I wanted to be short when I was younger. No, seriously. I wanted to be the 4’6”, missing-growth-spurt 7th grader who walked down the middle school halls in her size 3 Converse, maybe wearing jeans from the Macy’s kids section. It had always been a dream of mine, I even asked Santa Claus to stop me from growing one year.

Now don’t get me wrong, Younger Me knew being tall was cool. I was the designated projector-starter, ceiling fan initiator, and box-carrier of the classroom. I could always be seen regardless of where I was standing and called on first when my hand was two feet above everybody else’s during science class. I could reach all the way across the table for scissors and could kick that pencil that rolled off your desk even if it was in the next aisle. You could say I was talented.
It got even more exciting outside of school: I was the only one that could hit the sign hanging from the mall ceiling and was in charge of buying my friends’ PG-13 movie tickets.

One time in 7th grade someone asked if I was in high school, could you believe it?

But as people’s growth spurts began to wind down, and the annual shopping trips were bringing home fewer and fewer clothes, I was still growing. Eventually high school started and I was 5’10”, while my closest friends were far below me in the 5-foot lands. This is when being tall wasn’t too much fun anymore, and the only thing that grew short was my patience. I was still taping posters without using a chair and grabbing boxes off the top shelf, but now my height was an object of criticism.

“Too tall, get in the back.”

“Heels really aren’t the best choice for you tonight.”
“Tall girls like you should be playing basketball or volleyball, not dancing.”

That is when I learned that being tall wasn’t exactly a remarkable aspect of my personality anymore. I slipped into a state of shrinking into myself whenever a projector screen needed to be pulled down or hiding in the back of the group during PE because – even though I was tall – I wasn’t really that good at basketball.

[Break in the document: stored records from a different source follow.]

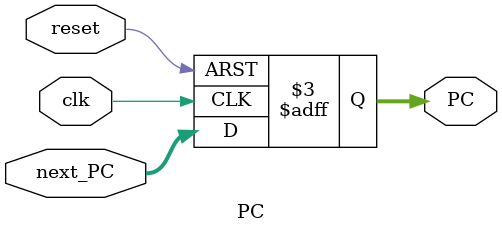
<source format=v>
module PC (
    input clk,
    input reset,
    input [31:0] next_PC,
    output reg [31:0] PC
);
    initial begin
        PC = 32'b0;
    end

    always @(posedge clk or posedge reset) begin
        if (reset) begin
            PC <= 32'b0;
        end else begin
            PC <= next_PC;
        end
    end
endmodule

</source>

I dreaded the regular general admission concert in New York City, as all I could expect was the all-too-familiar shoulder tap. I was intimidatingly lanky, and people strayed from such a drastic height difference, never considering that maybe I wasn’t the standoffish giant they expected me to be. Everything went from “Perks of Being a Tall Person” to “Cons of Being Labeled.” I was the tall kid, certainly not the ambitious kid; I was the quiet kid, not ever the witty kid. I was classified and put aside because of something out of my control and left completely up to genetics. But being tall was so much more than the absence of a step stool.

I was that tall girl you knew in high school, the one with the slightly intimidating height you were always hesitant to talk to. Turns out I wasn’t really that intimidating. In reality I would go out after school to babysit little kids. I’d entertain for hours and hours with the soul of a child, and squeeze into pillow forts meant for 3-year-olds. I may have come off passive or even yielding, but I was just using the same patience as when I taught those after-school preschool dance classes. I was probably completely different than the small personality the school had conditioned me to have, but trust me – I had a personality bigger than the BFG’s. While Younger Me slouched in class and wished vainly that reverse-growing was a possibility, I see the truth in what my height really is: a part of my identity.